Her yıl 12 Eylül tarihinde miting ve anma toplantıları, geleceğe bir kayıt olarak düşmesi.
Bunlar ilk anda anımsanan tarihlerden sadece birkaç tanesi katliam tarihleri ne yazık ki sıralanmaya başlandığında sayfalarla ifade edilemez.
10 Aralık İnsan Hakları Günü.
Bu tarih ise tüm bu katliamlara ilave olarak yok edilen kültürleri, yok edilen, yakılan köyleri, yok edilen inançları, yok edilen cinslerin bir dökümünü bizlerin gözleri önüne bir anda sıralıyı verir.

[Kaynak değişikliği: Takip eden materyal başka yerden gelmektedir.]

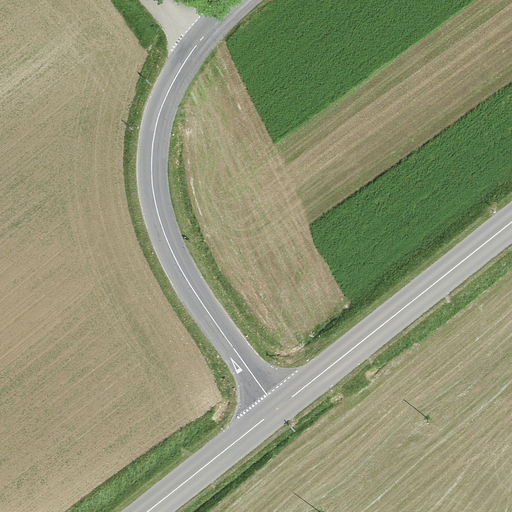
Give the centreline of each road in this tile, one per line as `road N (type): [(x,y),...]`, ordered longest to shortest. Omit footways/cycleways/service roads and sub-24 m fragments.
road 1 (residential): [(277,408),(184,275),(156,207),(156,122),(194,46)]
road 2 (tertiary): [(511,222),(277,408)]
road 3 (tertiary): [(277,408),(147,511)]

Sıralanır; yaşam hakkı ellerinden alınanlar, cezaevinde, işkencede ölümler, polisin dur ihtarına uymadığı için öldürülenler, zorunlu adres değişiklikleri, zorunlu yeni ikametgah adresleri, ajanlık dayatmaları, inanç özgürlüğüne yönelik baskılar, Alevi kız çocuklarının özellikle okullarda gördüğü baskılar, haber alma özgürlüğünün kısıtlanması, basın özgürlüğü üzerinde baskılar, telefon dinlemeler özel yaşamın genel yaşama dönüşmesi.
KISACASI; zorunlu dil, zorunlu din,zorunlu cins, zorunlu ideoloji.

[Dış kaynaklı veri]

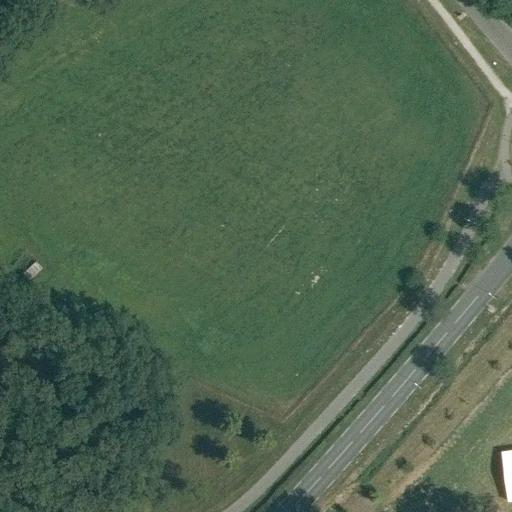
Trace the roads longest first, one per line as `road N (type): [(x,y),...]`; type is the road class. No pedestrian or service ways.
road 1 (unclassified): [(230,511),(272,480),(416,317),(469,226)]
road 2 (tertiary): [(283,511),(404,387),(511,258)]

Bu zorunlulukların dışında yaptığın, yaşadığın her şey için karşılığında her türlü ihlali hak edersin.
10 Aralık bir insan hakları günü daha geldi ancak bu artık kulaklarımıza yerleşmiş ihlallerin dışında olan ve ne yazık ki ilk anda bakıldığında çok önemli görünmeyen binlerce ihlali sizlerle paylaşmak isterim.
Böylesine geneli içeren ve herkesin yaşamında karşılaşma olasılığı olan ihlallerin dışında kadına yönelik sıralanacak ihlaller, geleneksel erkek egemen ve muhafazakar toplumun kadına cinsiyetinden ötürü saldırıları, çocuk yaştaki anneler, en yakınları tarafından, dedesi yaşında olan ve aile içinden taciz, tecavüz e maruz kalan çocuk anneler, çocuk gelinler.
Anasının kulağına söylediği ninniyi anasından öğrendiği dille çocuğuna söyleyemeyen kadınlar, gece uykularından uyandırılıp zorla ilişkiye girilen binlerce kadın.
İtaatsizliği asla kabul etmeyen devlet, itaatsizliği asla kabul etmeyen baba ocağı itaatsizliği asla kabul etmeyen koca evinde yaşayan binlerce kadın ve binlerce hak ihlali.
Renk yasağından deyiş yasağına, kot pantolon yasağından bağlama yasağına müthiş bir belgesel oluşturulmuş ve biz tüm bunların karşısında durmaya çalışan bir grup. Hala dünyayı öküzün boynuzunda algılamamızı isteyen iktidarlar, açlığa şükür eden bir toplum ve bütün bunların sonucu olarak binlerce hak ihlali.
Sağlık ihtiyacından, beslenme ihtiyacına, sıcak bir ev ihtiyacından bağıra bağıra türkü söyleme ihtiyacına yaşanmadan geçen yıllar.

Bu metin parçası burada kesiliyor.